Trying to plot this would still be too busy, so I decided to trim it down some more. Some experimentation showed that restricting the data to relationships with more than 500 entries gives us only 43 nodes, which is small enough that it should work okay.

> major_contributors = etymology_count.loc[etymology_count["Count"] > 500,:].copy()
> len(set(major_contributors["OriginLang"]).union(set(major_contributors["ChildLang"])))
43

## Making the Graph

Since the data we’re trying to plot is represented as a series of one-way relationships with some size of interest, we want a weighted directed graph to contain it. Fortunately, the networkx package can read in a graph directly from a pandas dataframe, so no more transformation is needed.

import networkx as nx
from matplotlib.collections import PatchCollection
import matplotlib.pyplot as plt
plt.rcParams["figure.figsize"] = [9,7]

word_graph = nx.from_pandas_edgelist(major_contributors,
source="OriginLang",
target="ChildLang",
edge_attr="Count",
create_using=nx.DiGraph)

Then comes drawing the graph. I based the function largely off of an example from the networkx documentation. (Note that I experimented for a while to find a good layout for the nodes in the plot; while kamada_kawai_layout isn’t great for the full graph, it seemed better than the other ones that I tried.)

> def draw_word_graph(word_graph):
>     """
>     Draws a graph of the relationships between words in a graph.  Uses
>     kamada_kawai_layout as, while no layouts were particularly good, this one
>     was the best of the lot.
>     """
>     edge_colors = [v for k,v in nx.get_edge_attributes(word_graph, "Count").items()]
>
>     # if you want the nodes drawn, use nx.draw_networkx_nodes; I was fine
>     # with just the language codes in this case
>     edges = nx.draw_networkx_edges(word_graph, pos=positions,
>                                    edge_color=edge_colors,
>                                    edge_cmap=plt.cm.magma)
>     labels = nx.draw_networkx_labels(word_graph, pos=positions)
>
>     # this code block only contributes a legend bar on the left; leave it out
>     # if you don't want that
>     pc = PatchCollection(edges, cmap=plt.cm.magma)
>     pc.set_array(edge_colors)
>     plt.colorbar(pc)
>
>     ax = plt.gca()
>     ax.set_axis_off()
>     plt.show()
>
> draw_word_graph(word_graph)

It’s a bit cluttered, but some things that can be seen in the above graph are:

• lat (Latin) is the parent of words in quite a few different languages. It doesn’t have any direct link to eng (modern English), though.
• ron (Romanian) only seems to have strong heritage from lat and fra (French).
• non (Old Norse) has a lot of words which turn up in modern-day neighbors nob (Bokmål, one of the written standards for modern Norwegian), swe (Swedish), and dan (Danish).
• Other langauges without ancestors in this data include msa (Malay), goh (Old High German), dum (Middle Dutch), and san (Sanskrit).

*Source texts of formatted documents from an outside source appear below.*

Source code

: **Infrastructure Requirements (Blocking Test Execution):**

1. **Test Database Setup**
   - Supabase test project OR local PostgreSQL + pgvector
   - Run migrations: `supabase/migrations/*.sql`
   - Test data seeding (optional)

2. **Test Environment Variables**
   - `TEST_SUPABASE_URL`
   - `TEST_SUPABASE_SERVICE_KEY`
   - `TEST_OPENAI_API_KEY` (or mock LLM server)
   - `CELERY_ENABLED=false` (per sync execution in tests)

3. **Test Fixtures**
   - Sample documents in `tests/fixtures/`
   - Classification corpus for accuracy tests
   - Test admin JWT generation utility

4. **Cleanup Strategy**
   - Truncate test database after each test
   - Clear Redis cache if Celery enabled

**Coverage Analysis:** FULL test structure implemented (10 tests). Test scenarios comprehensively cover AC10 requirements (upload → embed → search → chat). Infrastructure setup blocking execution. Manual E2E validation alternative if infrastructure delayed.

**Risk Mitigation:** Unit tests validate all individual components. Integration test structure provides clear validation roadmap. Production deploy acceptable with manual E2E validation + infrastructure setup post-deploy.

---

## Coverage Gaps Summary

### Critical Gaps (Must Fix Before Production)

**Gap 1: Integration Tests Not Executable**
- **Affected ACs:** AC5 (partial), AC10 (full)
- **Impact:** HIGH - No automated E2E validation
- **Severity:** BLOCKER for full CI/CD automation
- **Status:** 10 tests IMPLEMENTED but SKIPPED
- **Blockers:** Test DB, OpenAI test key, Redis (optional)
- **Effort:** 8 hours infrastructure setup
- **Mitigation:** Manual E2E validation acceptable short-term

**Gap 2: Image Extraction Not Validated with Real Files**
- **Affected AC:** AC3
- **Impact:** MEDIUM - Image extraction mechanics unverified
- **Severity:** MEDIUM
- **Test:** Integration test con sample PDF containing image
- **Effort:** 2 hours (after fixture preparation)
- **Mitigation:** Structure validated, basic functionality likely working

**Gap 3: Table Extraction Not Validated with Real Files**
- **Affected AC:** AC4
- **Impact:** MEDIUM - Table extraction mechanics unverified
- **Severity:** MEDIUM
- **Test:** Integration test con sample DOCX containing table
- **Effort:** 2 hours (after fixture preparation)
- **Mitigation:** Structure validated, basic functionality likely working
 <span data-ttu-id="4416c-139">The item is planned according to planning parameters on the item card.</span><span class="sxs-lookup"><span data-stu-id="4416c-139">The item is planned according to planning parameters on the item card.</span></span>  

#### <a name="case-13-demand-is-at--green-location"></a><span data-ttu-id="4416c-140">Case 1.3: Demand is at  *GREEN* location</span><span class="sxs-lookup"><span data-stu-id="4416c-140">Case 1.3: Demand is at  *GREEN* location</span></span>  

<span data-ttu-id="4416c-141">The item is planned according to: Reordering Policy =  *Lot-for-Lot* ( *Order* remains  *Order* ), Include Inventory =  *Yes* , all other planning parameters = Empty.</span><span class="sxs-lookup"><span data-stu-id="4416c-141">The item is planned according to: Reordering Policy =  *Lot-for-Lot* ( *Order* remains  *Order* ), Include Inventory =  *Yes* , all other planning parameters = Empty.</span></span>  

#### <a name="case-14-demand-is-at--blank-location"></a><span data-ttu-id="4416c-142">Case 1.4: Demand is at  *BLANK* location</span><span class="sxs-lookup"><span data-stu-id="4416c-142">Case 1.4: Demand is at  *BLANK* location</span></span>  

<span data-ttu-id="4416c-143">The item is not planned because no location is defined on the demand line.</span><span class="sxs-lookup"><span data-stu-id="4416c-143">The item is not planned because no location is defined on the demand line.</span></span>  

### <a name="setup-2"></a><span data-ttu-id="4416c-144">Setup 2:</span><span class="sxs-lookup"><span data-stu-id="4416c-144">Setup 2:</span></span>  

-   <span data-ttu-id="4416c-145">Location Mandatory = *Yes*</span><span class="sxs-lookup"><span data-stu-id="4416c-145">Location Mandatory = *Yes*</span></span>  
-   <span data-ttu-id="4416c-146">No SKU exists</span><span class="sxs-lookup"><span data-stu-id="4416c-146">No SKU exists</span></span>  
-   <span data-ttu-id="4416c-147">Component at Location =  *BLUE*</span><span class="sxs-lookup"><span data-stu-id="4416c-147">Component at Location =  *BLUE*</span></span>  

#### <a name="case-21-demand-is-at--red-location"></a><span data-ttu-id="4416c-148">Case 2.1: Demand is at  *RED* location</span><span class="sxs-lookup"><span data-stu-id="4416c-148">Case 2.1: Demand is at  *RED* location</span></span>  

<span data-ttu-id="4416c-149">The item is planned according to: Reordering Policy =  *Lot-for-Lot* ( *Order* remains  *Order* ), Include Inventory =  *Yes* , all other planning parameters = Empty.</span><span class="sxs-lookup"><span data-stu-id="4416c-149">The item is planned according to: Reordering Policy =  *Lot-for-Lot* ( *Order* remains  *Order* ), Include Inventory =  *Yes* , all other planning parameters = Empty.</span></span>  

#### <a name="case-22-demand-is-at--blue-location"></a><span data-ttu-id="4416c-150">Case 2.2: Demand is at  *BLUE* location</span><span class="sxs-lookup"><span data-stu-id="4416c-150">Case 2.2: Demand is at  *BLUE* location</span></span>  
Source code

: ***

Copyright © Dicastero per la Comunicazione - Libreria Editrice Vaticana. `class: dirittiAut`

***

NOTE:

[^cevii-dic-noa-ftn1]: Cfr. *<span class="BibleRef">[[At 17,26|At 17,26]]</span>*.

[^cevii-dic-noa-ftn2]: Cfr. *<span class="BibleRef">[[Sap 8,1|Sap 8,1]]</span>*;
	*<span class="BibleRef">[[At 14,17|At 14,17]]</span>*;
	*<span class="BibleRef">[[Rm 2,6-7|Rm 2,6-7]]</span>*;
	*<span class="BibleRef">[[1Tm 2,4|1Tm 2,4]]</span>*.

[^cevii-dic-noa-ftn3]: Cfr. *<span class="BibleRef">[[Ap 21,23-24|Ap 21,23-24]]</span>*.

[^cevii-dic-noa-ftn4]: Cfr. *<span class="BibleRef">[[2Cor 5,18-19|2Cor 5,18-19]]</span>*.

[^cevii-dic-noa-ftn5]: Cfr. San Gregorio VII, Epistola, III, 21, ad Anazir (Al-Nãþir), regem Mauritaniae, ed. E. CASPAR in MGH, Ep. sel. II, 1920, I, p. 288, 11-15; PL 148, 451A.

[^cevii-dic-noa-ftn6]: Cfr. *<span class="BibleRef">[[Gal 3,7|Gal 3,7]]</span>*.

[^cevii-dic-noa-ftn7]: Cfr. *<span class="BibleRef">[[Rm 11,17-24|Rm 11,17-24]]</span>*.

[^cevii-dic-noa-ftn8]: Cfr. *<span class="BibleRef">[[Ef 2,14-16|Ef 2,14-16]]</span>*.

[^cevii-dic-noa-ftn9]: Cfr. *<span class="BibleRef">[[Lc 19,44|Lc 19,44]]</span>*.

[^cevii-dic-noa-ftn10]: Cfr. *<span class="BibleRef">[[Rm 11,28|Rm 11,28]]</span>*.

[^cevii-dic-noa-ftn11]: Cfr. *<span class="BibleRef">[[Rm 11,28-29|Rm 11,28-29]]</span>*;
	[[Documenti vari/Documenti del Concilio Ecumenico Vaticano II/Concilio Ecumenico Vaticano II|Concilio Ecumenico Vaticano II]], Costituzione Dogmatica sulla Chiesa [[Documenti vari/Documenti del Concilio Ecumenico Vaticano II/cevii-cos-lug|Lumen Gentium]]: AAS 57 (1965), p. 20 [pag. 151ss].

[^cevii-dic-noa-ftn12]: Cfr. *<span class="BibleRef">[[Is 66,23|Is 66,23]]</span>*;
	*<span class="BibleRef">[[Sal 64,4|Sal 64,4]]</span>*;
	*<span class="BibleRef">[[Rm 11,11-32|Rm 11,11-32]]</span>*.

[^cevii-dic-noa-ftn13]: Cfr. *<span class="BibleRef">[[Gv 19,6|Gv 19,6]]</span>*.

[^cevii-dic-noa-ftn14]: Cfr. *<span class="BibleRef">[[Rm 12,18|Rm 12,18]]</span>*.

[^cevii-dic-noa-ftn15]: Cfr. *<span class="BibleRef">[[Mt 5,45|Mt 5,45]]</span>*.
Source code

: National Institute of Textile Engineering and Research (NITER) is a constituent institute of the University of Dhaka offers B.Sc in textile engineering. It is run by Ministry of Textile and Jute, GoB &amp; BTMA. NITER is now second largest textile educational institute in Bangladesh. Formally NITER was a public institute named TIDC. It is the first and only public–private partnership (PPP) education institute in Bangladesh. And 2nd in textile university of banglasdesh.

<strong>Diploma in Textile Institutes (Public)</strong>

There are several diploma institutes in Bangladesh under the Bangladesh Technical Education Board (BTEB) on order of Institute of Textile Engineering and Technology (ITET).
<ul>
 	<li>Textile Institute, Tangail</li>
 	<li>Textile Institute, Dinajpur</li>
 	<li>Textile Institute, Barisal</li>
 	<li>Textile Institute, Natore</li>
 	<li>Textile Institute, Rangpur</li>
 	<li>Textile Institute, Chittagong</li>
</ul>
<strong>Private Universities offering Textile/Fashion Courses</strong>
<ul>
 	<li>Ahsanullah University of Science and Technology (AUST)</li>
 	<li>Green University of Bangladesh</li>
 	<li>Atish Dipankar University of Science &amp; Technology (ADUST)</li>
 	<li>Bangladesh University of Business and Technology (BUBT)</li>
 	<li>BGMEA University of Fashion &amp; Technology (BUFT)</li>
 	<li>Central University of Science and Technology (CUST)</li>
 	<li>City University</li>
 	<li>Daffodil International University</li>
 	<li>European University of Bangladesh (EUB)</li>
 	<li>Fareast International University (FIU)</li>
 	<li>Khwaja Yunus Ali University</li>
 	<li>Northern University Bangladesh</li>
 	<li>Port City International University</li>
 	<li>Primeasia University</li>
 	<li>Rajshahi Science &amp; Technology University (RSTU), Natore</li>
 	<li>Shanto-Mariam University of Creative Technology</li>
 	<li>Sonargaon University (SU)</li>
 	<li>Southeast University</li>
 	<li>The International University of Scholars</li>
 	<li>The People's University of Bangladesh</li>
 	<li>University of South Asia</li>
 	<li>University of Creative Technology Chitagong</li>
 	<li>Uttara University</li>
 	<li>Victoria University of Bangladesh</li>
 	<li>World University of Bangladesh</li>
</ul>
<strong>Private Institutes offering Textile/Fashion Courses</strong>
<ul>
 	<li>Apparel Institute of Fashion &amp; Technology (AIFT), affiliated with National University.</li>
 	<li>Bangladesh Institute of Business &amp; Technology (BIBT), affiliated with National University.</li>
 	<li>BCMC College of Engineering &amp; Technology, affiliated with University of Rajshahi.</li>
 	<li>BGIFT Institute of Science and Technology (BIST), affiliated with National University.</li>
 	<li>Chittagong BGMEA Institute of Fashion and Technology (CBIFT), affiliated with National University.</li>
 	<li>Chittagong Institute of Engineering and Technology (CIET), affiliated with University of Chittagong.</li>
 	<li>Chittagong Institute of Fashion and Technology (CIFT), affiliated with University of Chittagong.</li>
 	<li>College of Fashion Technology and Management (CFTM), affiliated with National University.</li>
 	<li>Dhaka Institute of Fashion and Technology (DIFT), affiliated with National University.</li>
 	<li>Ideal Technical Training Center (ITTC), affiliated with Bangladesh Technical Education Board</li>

Out of curiosity, let’s zoom in a bit on English’s ancestors. Conveniently, networkx does have a function for getting all ancestors of a node in a directed graph, so that’s easy to accomplish.

> # .predecessors() gets ONLY the predecessors, so "eng" has to be manually
> # added to the node set
> english_ancestors = word_graph.predecessors("eng")
> english_graph = word_graph.subgraph(list(english_ancestors) + ["eng"])
> draw_word_graph(english_graph)

The most prominent direct ancestor of modern English is, perhaps predictably, Middle English (enm), though we also have plenty of words with Ancient Greek (grc), Old French (fro), modern French, and Old English (ang) heritage.